The commitment to the Four Modernizations required great advances in science and technology. Under the modernization program, higher education was to be the cornerstone for training and research. Because modernization depended on a vastly increased and improved capability to train scientists and engineers for needed breakthroughs, the renewed concern for higher education and academic quality - and the central role that the sciences were expected to play in the Four Modernizations - highlighted the need for scientific research and training. This concern can be traced to the critical personnel shortages and qualitative deficiencies in the sciences resulting from the unproductive years of the Cultural Revolution, when higher education was shut down. In response to the need for scientific training, the Sixth Plenum of the Twelfth National Party Congress Central Committee, held in September 1986, adopted a resolution on the guiding principles for building a socialist society that strongly emphasized the importance of education and science.

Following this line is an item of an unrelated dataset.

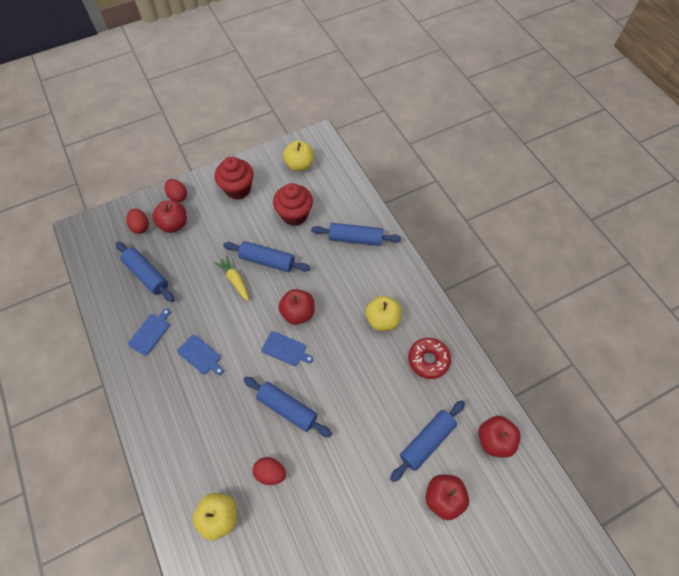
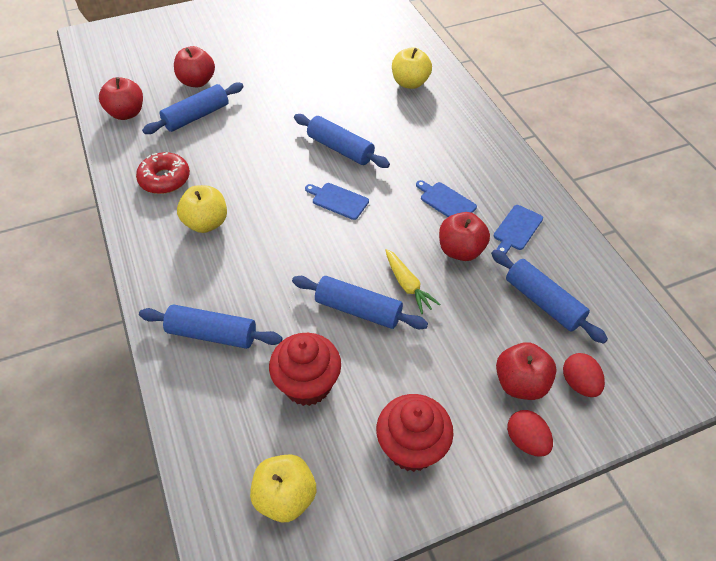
camera: 175 degrees left, 10 degrees down
(270, 473) = (361, 105): red egg -> none
(298, 313) = (318, 238): red apple -> red apple (460, 250)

Reformers realized, however, that the higher education system was far from meeting modernization goals and that additional changes were needed. The Provisional Regulations Concerning the Management of Institutions of Higher Learning, promulgated by the State Council in 1986, initiated vast changes in administration and adjusted educational opportunity, direction, and content. With the increased independence accorded under the education reform, universities and colleges were able to choose their own teaching plans and curricula; to accept projects from or cooperate with other socialist establishments for scientific research and technical development in setting up "combines" involving teaching, scientific research, and production; to suggest appointments and removals of vice presidents and other staff members; to take charge of the distribution of capital construction investment and funds allocated by the state; and to be responsible for the development of international exchanges by using their own funds.

The changes also allowed the universities to accept financial aid from work units and decide how this money was to be used without asking for more money from departments in charge of education. Further, higher education institutions and work units could sign contracts for the training of students.

Higher education institutions also were assigned a greater role in running inter-regional and inter-departmental schools. Within their state-approved budgets, universities secured more freedom to allocate funds as they saw fit and to use income from tuition and technical and advisory services for their own development, including collective welfare and bonuses.

There also was a renewed interest in television, radio, and correspondence classes (see distance learning and electronic learning. Some of the courses, particularly in the college-run factories, were serious, full-time enterprises, with a two- to three-year curriculum.